ОТРЫВОК ДОКУМЕНТА =
'''

Неудивительно, что отсутствие голоса Ромма становится предметом непосредственного проговаривания в фильме «И всё-таки я верю…». Об отсутствии голоса Ромма во второй части фильма зрителей предупреждает другой закадровый голос, звучащий в начале, середине и конце фильма. В предисловии мы слышим: «Ромм умер, когда работа близилась к концу. Только в первых главах картины звучит его голос». Затем указание на голос Ромма повторяется в конце первой части фильма в виде титров, возникающих на стоп-кадре («Здесь обрывается голос автора фильма…») и в речи всё того же закадрового комментатора, повторяющего и продолжающего текст титров: «Здесь обрывается голос автора, и мы не сможем ничем заменить неповторимый роммовский комментарий. В дальнейшем нам придется там, где это возможно, прибегнуть к надписям». Артикуляция отсутствия голоса Михаила Ромма проблематизирует не только голосовые режимы, в которых ведется повествование, но также в целом направляет внимание зрителя на медиальные характеристики фильма (визуальные, аудиальные, монтажные). Голос Ромма, как и в «Обыкновенном фашизме», является значимым элементом фильма, но уже не в тех моментах, когда он непосредственно звучит, а тогда, когда используются интермедиальные формы его замещения – в тексте и изображении.


Режимы интермедиальности в фильме «И всё-таки я верю…»

Фильм «И всё-таки я верю…» длится два часа и состоит из двух основных частей. Первая (меньшая) часть представляет собой преимущественно документальную хронику первой половины XX века с закадровым комментарием Ромма в духе «Обыкновенного фашизма» (иногда с заимствованными оттуда отрывками). Вторая часть – документальные кадры 1950–1960-х годов, интервью с детьми и молодыми людьми из разных стран в духе cinéma vérité, фрагменты из рекламных роликов, объекты массовой и популярной культуры.

В фильме присутствует большое количество текстовых надписей, несущих разную функцию и по-разному взаимодействующих с аудиальным и визуальным пространством кадра. Мы разберем предисловие и промежуточный раздел между первой и второй частью (наиболее сложные с этой точки зрения отрывки), а также затронем вторую часть фильма, в которой встречаются надписи и титры.

'''

ЗАДАНИЕ 1 = Перескажите отрывок о фильме «И всё-таки я верю…» в двух предложениях.
Отрывок и строки взяты из разных источников.

ИМЕЮЩИЕСЯ ДАННЫЕ =

'''

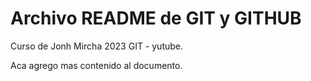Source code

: # Archivo README de GIT y GITHUB

Curso de Jonh Mircha 2023 GIT - yutube.


Aca agrego mas contenido al documento.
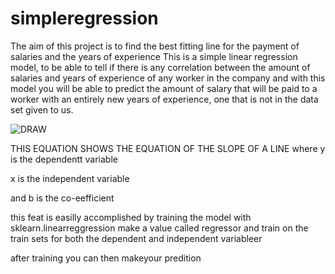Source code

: 

# simpleregression
The aim of this project is to find the best fitting line for the payment of salaries and the years of experience
This is a simple linear regression model, to be able to tell if there is any correlation between the amount of salaries and years of experience of any worker in the company and with this model you will be able to predict the amount of salary that will be paid to a worker with an entirely new years of experience, one that is not in the data set given to us.

![DRAW](https://user-images.githubusercontent.com/58475710/129511993-8f33a9ac-409f-49dc-8ccf-8024476028c7.png)


THIS EQUATION SHOWS THE EQUATION OF THE SLOPE OF A LINE
where y is the dependentt variable 

x is the independent variable 

and b is the co-eefficient

this feat is easilly accomplished by training the model with sklearn.linearreggression
make a value called regressor and train on the train sets for both the dependent and independent variableer 

after training you can then makeyour predition 
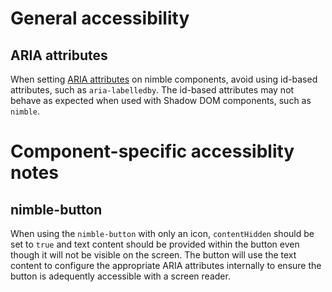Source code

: # General accessibility

## ARIA attributes
When setting [ARIA attributes](https://developer.mozilla.org/en-US/docs/Web/Accessibility/ARIA/Attributes) on nimble components, avoid using id-based attributes, such as `aria-labelledby`. The id-based attributes may not behave as expected when used with Shadow DOM components, such as `nimble`.

# Component-specific accessiblity notes

## nimble-button
When using the `nimble-button` with only an icon, `contentHidden` should be set to `true` and text content should be provided within the button even though it will not be visible on the screen. The button will use the text content to configure the appropriate ARIA attributes internally to ensure the button is adequently accessible with a screen reader.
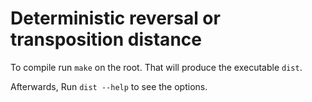 # Deterministic reversal or transposition distance

To compile run `make` on the root. That will produce the executable `dist`.

Afterwards, Run `dist --help` to see the options.
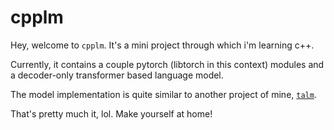 # cpplm

Hey, welcome to `cpplm`. It's a mini project through which i'm learning c++.

Currently, it contains a couple pytorch (libtorch in this context) modules and a
decoder-only transformer based language model.

The model implementation is quite similar to another project of mine,
[`talm`](https://github.com/lucspt/talm).

That's pretty much it, lol. Make yourself at home!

'''

ЗАДАНИЕ 2 = Перепишите дословно часть строк (не отрывка): начните с первой строки и закончите строкой, в которой есть «# Deterministic reversal». Картинки в ответ не включайте.

РЕШЕНИЕ ЗАДАНИЯ 1 = Фильм «И всё-таки я верю…» длится два часа и состоит из двух частей: в первой идёт документальная хроника первой половины XX века с закадровым комментарием Ромма, а во второй собраны кадры 1950–1960-х годов, интервью с детьми и молодыми людьми из разных стран, рекламные ролики и объекты массовой культуры. Ромм умер, когда работа близилась к концу, и отсутствие его голоса во второй части прямо оговаривается в титрах и в речи закадрового комментатора, а замещение этого голоса текстом и изображением делает его значимым элементом фильма.

РЕШЕНИЕ ЗАДАНИЯ 2 =
Source code

: # Archivo README de GIT y GITHUB

Curso de Jonh Mircha 2023 GIT - yutube.


Aca agrego mas contenido al documento.
Source code

: 

# simpleregression
The aim of this project is to find the best fitting line for the payment of salaries and the years of experience
This is a simple linear regression model, to be able to tell if there is any correlation between the amount of salaries and years of experience of any worker in the company and with this model you will be able to predict the amount of salary that will be paid to a worker with an entirely new years of experience, one that is not in the data set given to us.

![DRAW](https://user-images.githubusercontent.com/58475710/129511993-8f33a9ac-409f-49dc-8ccf-8024476028c7.png)


THIS EQUATION SHOWS THE EQUATION OF THE SLOPE OF A LINE
where y is the dependentt variable 

x is the independent variable 

and b is the co-eefficient

this feat is easilly accomplished by training the model with sklearn.linearreggression
make a value called regressor and train on the train sets for both the dependent and independent variableer 

after training you can then makeyour predition 
Source code

: # General accessibility

## ARIA attributes
When setting [ARIA attributes](https://developer.mozilla.org/en-US/docs/Web/Accessibility/ARIA/Attributes) on nimble components, avoid using id-based attributes, such as `aria-labelledby`. The id-based attributes may not behave as expected when used with Shadow DOM components, such as `nimble`.

# Component-specific accessiblity notes

## nimble-button
When using the `nimble-button` with only an icon, `contentHidden` should be set to `true` and text content should be provided within the button even though it will not be visible on the screen. The button will use the text content to configure the appropriate ARIA attributes internally to ensure the button is adequently accessible with a screen reader.
 # Deterministic reversal or transposition distance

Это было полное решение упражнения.